Source extract -

Court rules again: it's time for bargaining to begin

TEU has won another significant legal decision against the five polytechnic employers who are refusing to negotiate site based collective agreements.

Last month a full bench of the Employment Court ruled that Northtec, Unitec, Wintec, Bay of Plenty Polytechnic and Whitireia were required to negotiate site based collective agreements in good faith according to TEU's initiation notices. After losing this decision, the employers decided they wanted it appealed and sought a stay that would allow them to refuse to begin bargaining until a decision had been made as to whether or not the appeal would be allowed by the Appeal Court. The Court of Appeal heard the case on Tuesday 17 May and we await the decision.

The Employment Court heard the application for a stay last week and ruled, yet again, in favour of TEU.

On behalf of the full Employment Court, Chief Judge Colgan said:

"To now stop the collective bargaining that the judgment permits, based on the union's bargaining initiations, would be to delay, perhaps significantly, the settlement of collective agreements. This would not accord with the statutory objectives of orderly bargaining and the prompt settlement of collective agreements."

Justice Colgan also strongly recommended that the employers cooperate with the TEU to begin the process of bargaining and to explain to staff the on-going litigation and its effects.

Also in Tertiary Update this week:

  1. Wintec management pockets student cash
  2. University of Auckland’s ranking at risk
  3. Opportunity the big tertiary education issue for the budget
  4. Other news

Wintec management pockets student cash

Wintec is making a profit at the expense of staff and students according to TEU national president Sandra Grey.

Wintec's recently released Annual Report for 2010 shows Wintec has nearly doubled its surplus from the previous year, from 1.4 million to 2.7 million. However, in doing so it has increased domestic student fees (per EFTS) from $2900 to $3700: a rise of 28 percent. It has also increased the student: staff ratio over the last two years from 17.8:1 to 19.0:1.

"Students at Wintec are paying much higher fees than they were in 2008 or 2009 but in return they have got bigger classes and staff with higher workloads."

Data -
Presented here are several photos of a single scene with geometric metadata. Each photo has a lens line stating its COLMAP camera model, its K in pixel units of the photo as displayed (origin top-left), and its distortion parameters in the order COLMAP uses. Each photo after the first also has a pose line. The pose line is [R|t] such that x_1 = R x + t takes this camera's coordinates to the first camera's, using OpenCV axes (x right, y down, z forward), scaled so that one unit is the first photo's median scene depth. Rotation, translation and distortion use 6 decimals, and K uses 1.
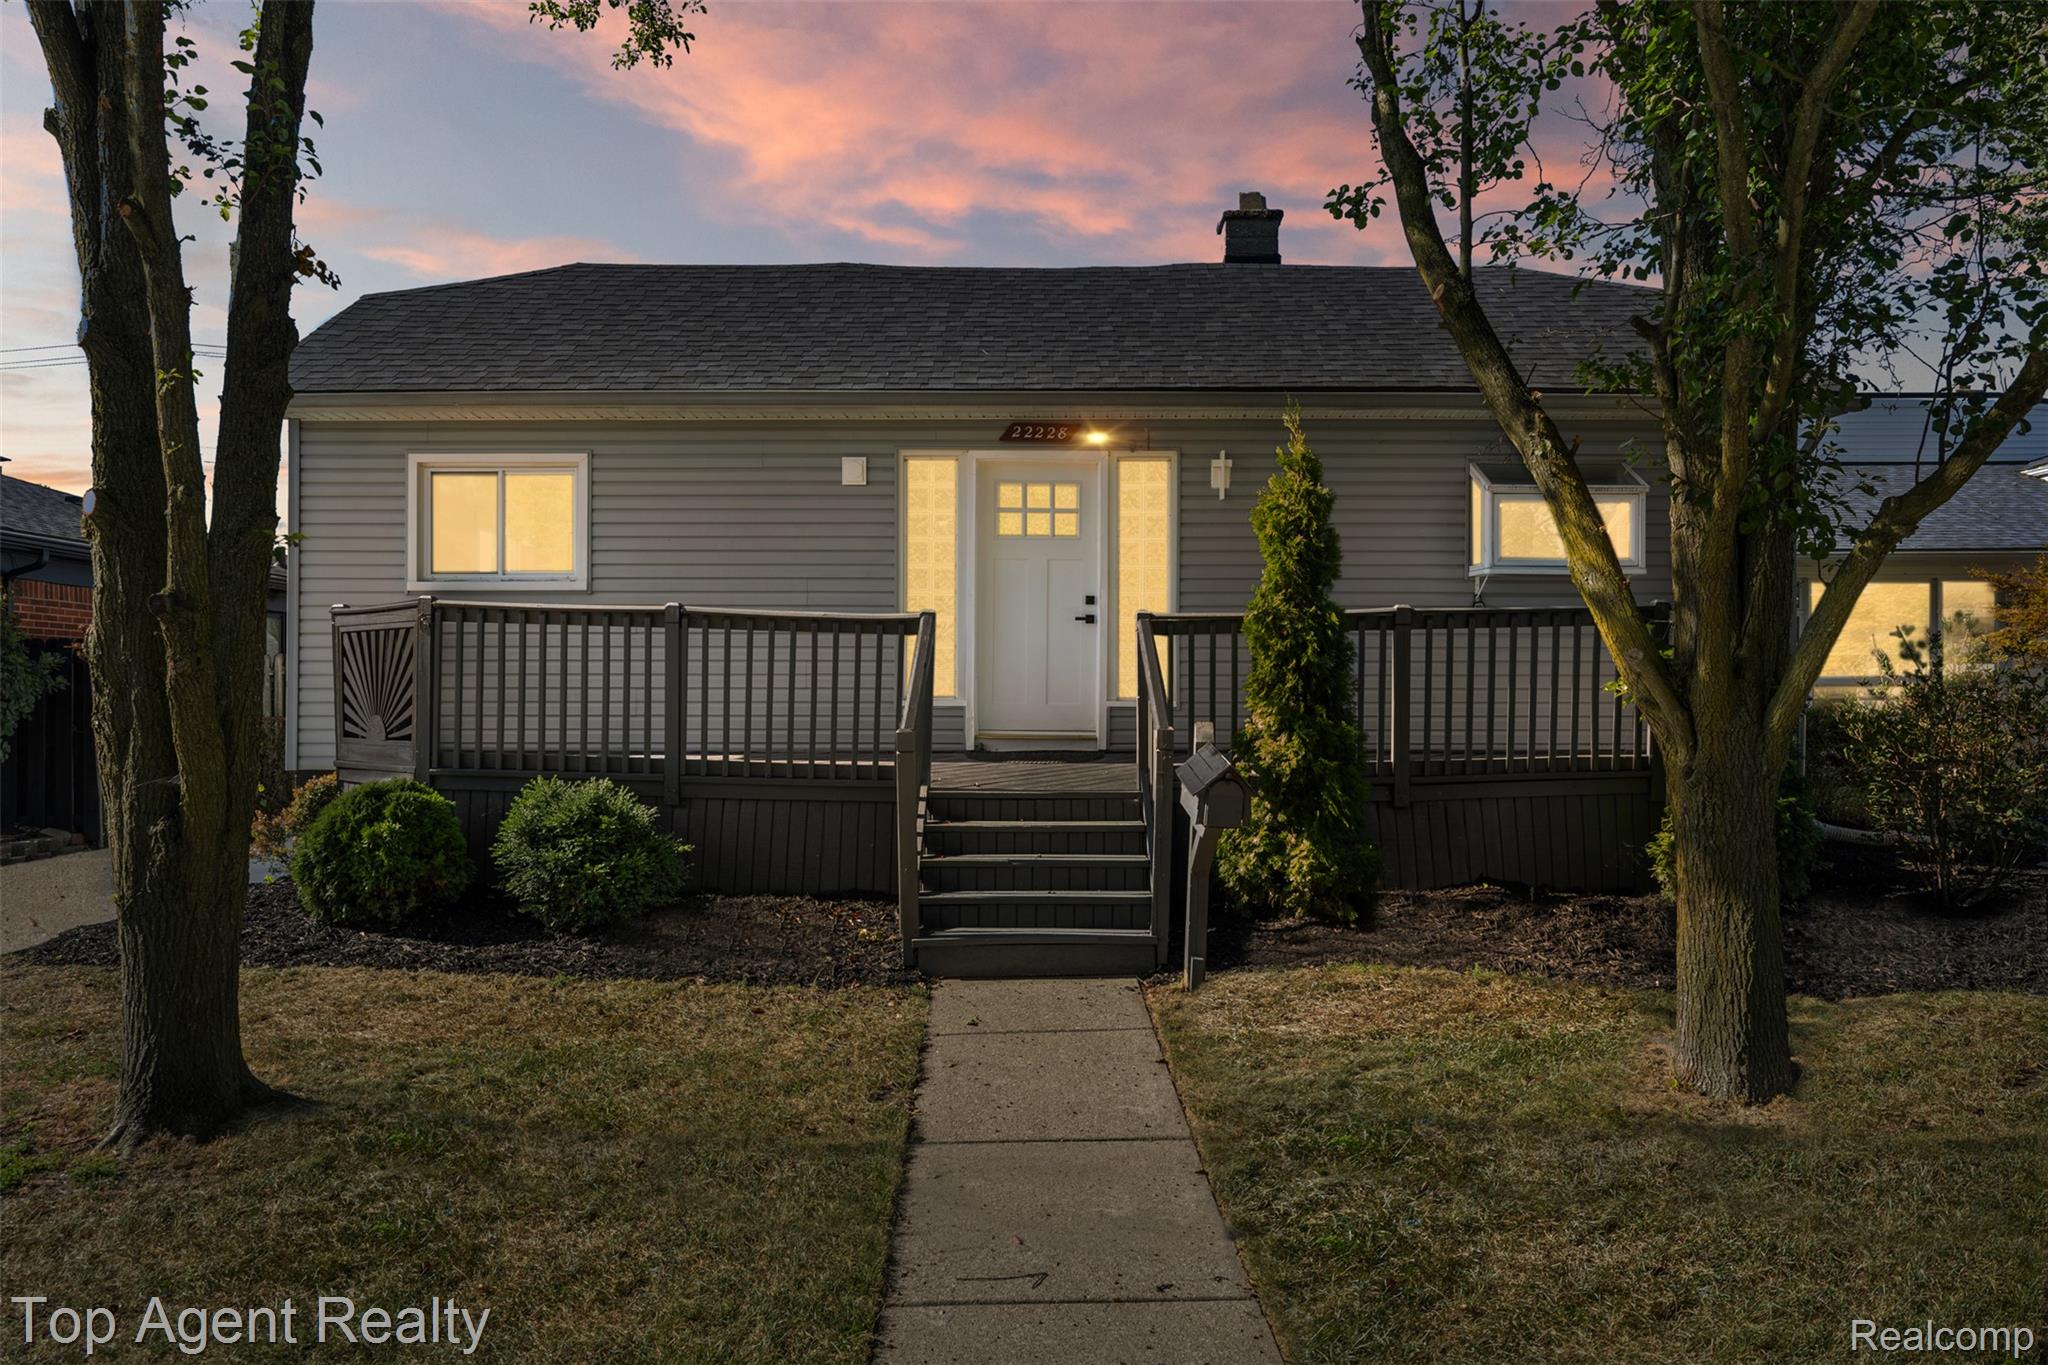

Exercises to complete -
(A) In the Tertiary Update excerpt, on what day did the Court of Appeal hear the polytechnic employers' case?
(B) Resume the Tertiary Update excerpt on polytechnic bargaining and Wintec fees, starting right after its final sentence.

Answer list -
(A) Tuesday 17 May.

(B)
Dr Grey says that given the workload pressure that staff at Wintec are facing it is interesting to read in the 2008 Wintec Annual Report that the percentage of staff working above their timetabled teaching hours (TTH or workload) target was not reported on because a baseline was yet to be established. Two years later, in this most recent report, Wintec has still not captured any data or set itself a performance target for the number of staff working above their timetabled teaching hours (TTH) or workload target.

"Wintec students will be worried that their institution's inability to engage with its own staff is making it harder for them to study. Massive increases in fees, larger class sizes and staff with no significant pay rises and growing workloads is a recipe that could harm the institution's brand," said Dr Grey.

University of Auckland’s ranking at risk

More than 300 academic staff at the University of Auckland, including over 90 professors and associate professors so far, have pledged not to submit their research portfolios to management as part of an on-going dispute over control of their academic working conditions.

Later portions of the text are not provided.